The experts do not have dependable ways of selecting and concentrating on the most promising companies in the most promising industries.
The author did not follow this approach in his financial career as fund manager, and he cannot offer either specific counsel or much encouragement to those who may wish to try it.
What then will we aim to accomplish in this book? Our main objective will be to guide the reader against the areas of possible substantial error and to develop policies with which he will be comfortable. We shall say quite a bit about the psychology of investors. For indeed, the investor’s chief problem—and even his worst enemy—is likely to be himself. (“The fault, dear investor, is not in our stars—and not in our stocks—but in ourselves….”) This has proved the more true over recent decades as it has become more necessary for conservative investors to acquire common stocks and thus to expose themselves, willy-nilly, to the excitement and the temptations of the stock market. By arguments, examples, and exhortation, we hope to aid our readers to establish the proper mental and emotional attitudes toward their investment decisions. We have seen much more money made and kept by “ordinary people” who were temperamentally well suited for the investment process than by those who lacked this quality, even though they had an extensive knowledge of finance, accounting, and stock-market lore.
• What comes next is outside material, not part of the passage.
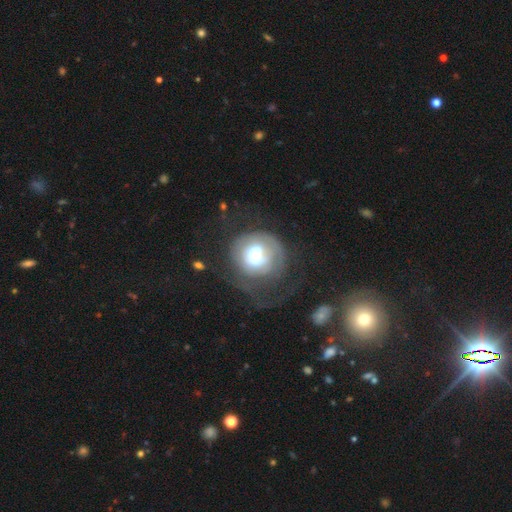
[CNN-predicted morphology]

Additionally, we hope to implant in the reader a tendency to measure or quantify. For 99 issues out of 100 we could say that at some price they are cheap enough to buy and at some other price they would be so dear that they should be sold. The habit of relating what is paid to what is being offered is an invaluable trait in investment. In an article in a women’s magazine many years ago we advised the readers to buy their stocks as they bought their groceries, not as they bought their perfume. The really dreadful losses of the past few years (and on many similar occasions before) were realized in those common-stock issues where the buyer forgot to ask “How much?”
In June 1970 the question “How much?” could be answered by the magic figure 9.40%—the yield obtainable on new offerings of high-grade public-utility bonds. This has now dropped to about 7.3%, but even that return tempts us to ask, “Why give any other answer?” But there are other possible answers, and these must be carefully considered. Besides which, we repeat that both we and our readers must be prepared in advance for the possibly quite different conditions of, say, 1973–1977.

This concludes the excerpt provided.